These recommendations were grouped into 4 areas:
Connecting Existing Infrastructures
The primary finding confirmed the view set out in the Statement of Need, that the current data landscape is fragmented, making data analysis and reuse unduly complex, and that physical sciences research would be greatly accelerated by more integration of the systems that handle data. This would enable researchers not only to undertake their own analyses more effectively, but also to make their data products available as inputs for further research.
There is strong view in the community that the major need is for a data infrastructure that connects existing systems, widening their applicability and adding value through aggregation, rather than for the development of new functions. Such an integration would support data workflows enabling researchers to concentrate on their science rather than spend time on data management activities.
Stakeholders were understandably concerned that a data infrastructure must be trustworthy and enduring as without assurance of its longevity, researchers would be reticent to invest the time required to engage with a system which may be temporary or fail to gain traction as key infrastructure.
R1
R2
R3
Best Use of Data
There is a need to open up data for reuse and aggregation into collections that add value, and to link up with data sources from other domains for cross-disciplinary, multiscale modelling and multimodal research.
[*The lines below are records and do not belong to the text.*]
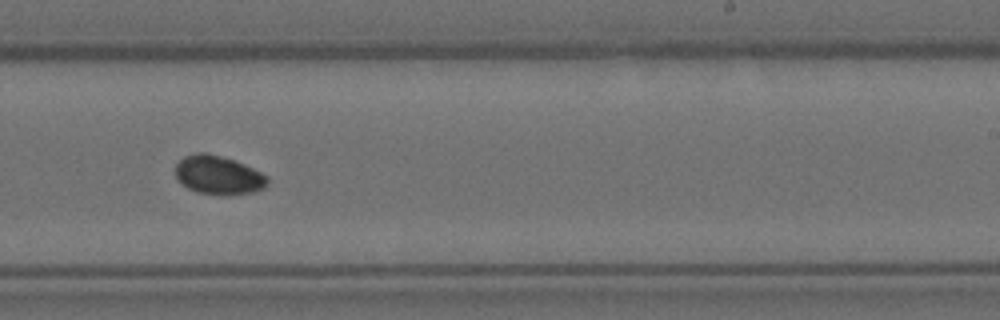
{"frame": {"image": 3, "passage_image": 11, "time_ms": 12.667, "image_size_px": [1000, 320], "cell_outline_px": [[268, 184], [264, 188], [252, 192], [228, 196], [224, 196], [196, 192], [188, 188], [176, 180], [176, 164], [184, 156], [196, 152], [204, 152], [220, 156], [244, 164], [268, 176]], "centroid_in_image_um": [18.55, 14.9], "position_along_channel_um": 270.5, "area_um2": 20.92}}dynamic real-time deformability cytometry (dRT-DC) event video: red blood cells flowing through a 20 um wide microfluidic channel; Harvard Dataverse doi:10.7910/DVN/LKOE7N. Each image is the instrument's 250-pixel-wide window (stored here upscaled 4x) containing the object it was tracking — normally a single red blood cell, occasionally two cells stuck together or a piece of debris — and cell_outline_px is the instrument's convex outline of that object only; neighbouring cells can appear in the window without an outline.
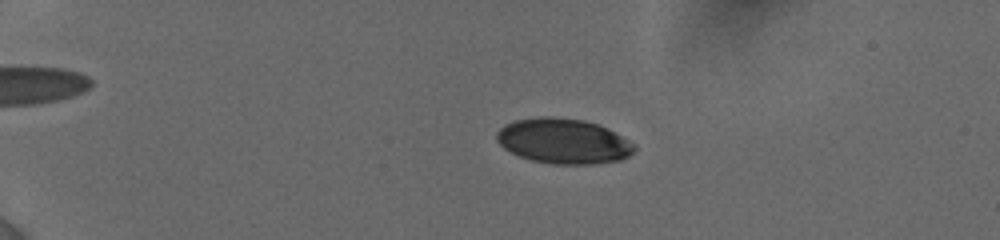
{"species": "human", "species_latin": "Homo sapiens", "temperature_condition": "cold", "stored_images_in_passage": 19, "camera_frame_rate_fps": 3000, "um_per_image_px": 0.085, "donor": {"sex": "female"}, "frame": {"image": 1, "passage_image": 1, "time_ms": 0.0, "image_size_px": [1000, 240], "cell_outline_px": [[636, 148], [628, 156], [620, 160], [596, 164], [552, 164], [532, 160], [520, 156], [504, 148], [496, 140], [496, 132], [504, 124], [512, 120], [540, 116], [552, 116], [584, 120], [608, 128], [636, 144]], "centroid_in_image_um": [47.88, 11.98], "position_along_channel_um": 37.1, "area_um2": 36.47}}
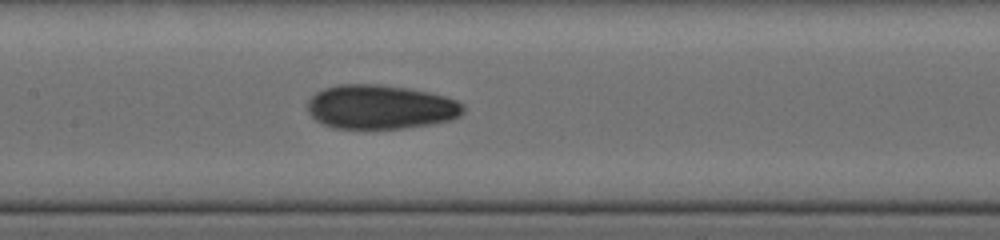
{"frame": {"image": 2, "passage_image": 11, "time_ms": 5.667, "image_size_px": [1000, 240], "cell_outline_px": [[464, 112], [460, 116], [452, 120], [432, 124], [404, 128], [332, 128], [316, 120], [308, 112], [308, 100], [316, 92], [324, 88], [340, 84], [380, 84], [408, 88], [428, 92], [444, 96], [456, 100], [464, 104]], "centroid_in_image_um": [32.36, 9.09], "position_along_channel_um": 175.0, "area_um2": 40.23}}
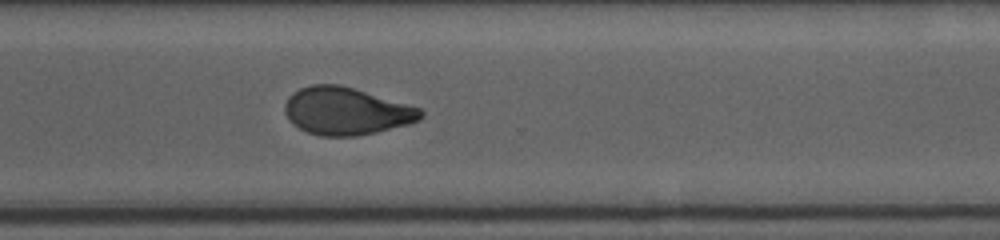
{"frame": {"image": 3, "passage_image": 19, "time_ms": 10.0, "image_size_px": [1000, 240], "cell_outline_px": [[424, 112], [420, 120], [408, 124], [376, 132], [356, 136], [320, 136], [308, 132], [292, 124], [288, 120], [284, 112], [284, 104], [288, 96], [292, 92], [300, 88], [312, 84], [340, 84], [420, 108]], "centroid_in_image_um": [29.38, 9.44], "position_along_channel_um": 341.2, "area_um2": 37.63}}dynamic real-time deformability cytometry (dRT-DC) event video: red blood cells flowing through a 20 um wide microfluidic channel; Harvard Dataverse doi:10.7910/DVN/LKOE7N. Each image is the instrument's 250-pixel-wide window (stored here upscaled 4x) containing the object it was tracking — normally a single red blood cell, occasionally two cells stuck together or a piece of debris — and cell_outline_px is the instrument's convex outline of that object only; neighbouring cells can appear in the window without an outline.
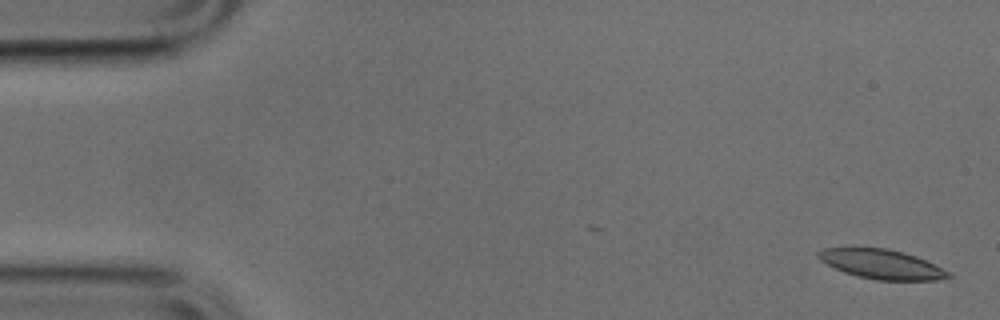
{"species": "common noctule bat (a hibernating species)", "species_latin": "Nyctalus noctula", "temperature_condition": "cold", "stored_images_in_passage": 50, "camera_frame_rate_fps": 3000, "um_per_image_px": 0.085, "animal": {"sex": "male", "body_mass_g": 17.9, "forearm_length_mm": 54.2}, "frame": {"image": 1, "passage_image": 2, "time_ms": 0.333, "image_size_px": [1000, 320], "cell_outline_px": [[952, 276], [936, 280], [876, 280], [856, 276], [844, 272], [820, 260], [816, 256], [816, 252], [824, 248], [888, 248], [904, 252], [916, 256], [952, 272]], "centroid_in_image_um": [74.96, 22.46], "position_along_channel_um": 10.0, "area_um2": 22.31}}
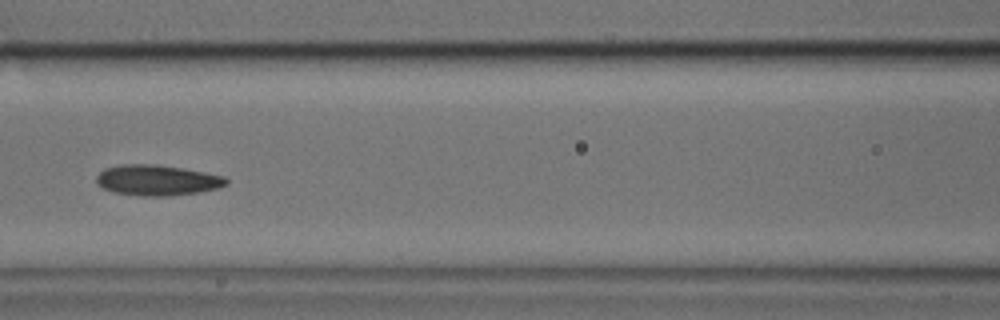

It should be possible to readily access provenanced data, including reference quality data, and secondary data underpinning publications. Availability of data should support reproducibility and validation of research, in addition to application in further research including machine learning and AI.
There is also a crucial need to establish better data-level connectivity across the pillars, particularly bridging between experimental and computational activities.
For an integrated, distributed physical sciences data landscape to be realised, some new connecting functionality will need to be developed. The new infrastructure should support the overarching principles of data being as open and FAIR as possible, and drive international collaborations and interdisciplinary research through the use of open standards.
R4
R5
- reference quality data from commercial and open sources
- original data generated from experiments and simulations
- secondary data underpinning articles, theses and reports
- derived or analysed intermediate data
- collections of results data representing aggregations of properties or features of analysed data
R6
R7
Best Use of People
It was clearly recognised that an effective research ecosystem requires not only investment in technology, but also needs support professionals to make it usable, and appropriately trained people to fully exploit it. We observed a wide variation in levels of data skills in different groups. This highlighted an opportunity for sharing knowledge and best practice between projects, disciplines and research domains.
Much of a physical sciences researcher time is spent finding, cleaning, transforming and importing/exporting data. There is a need for dedicated professionals who can either fully support researchers’ data workflows enabling them to concentrate on research without being impeded by cumbersome data management, or provide streamlined tools supporting data intensive research in the physical sciences enabling researchers to more easily support themselves. The role of these professionals must be fully established, recognised and sustained.
The physical sciences research community is extensive and varied and therefore needs broad community participation in its governance, planning and development.
R8
R9
R10
R11
Best Use of Technology
Information Technology for data management and data analysis is rapidly changing and often diverging, with important new functionality emerging continuously. Physical science researchers currently have to navigate a wide diversity of provision in a highly heterogeneous technological environment. Physical Science research workflows should “Ride the wave” of technology evolution and integrate the latest technological developments.
Providing an integrated infrastructure where researchers can adopt diverse tools, yet continue to work together will require agreement on and maintenance of the vocabulary, interfaces and tools that enable interoperability. An essential feature of a data infrastructure for physical sciences should thus be to develop and maintain interoperability standards and the associated supporting tools that enable sharing and discovery of metadata and data.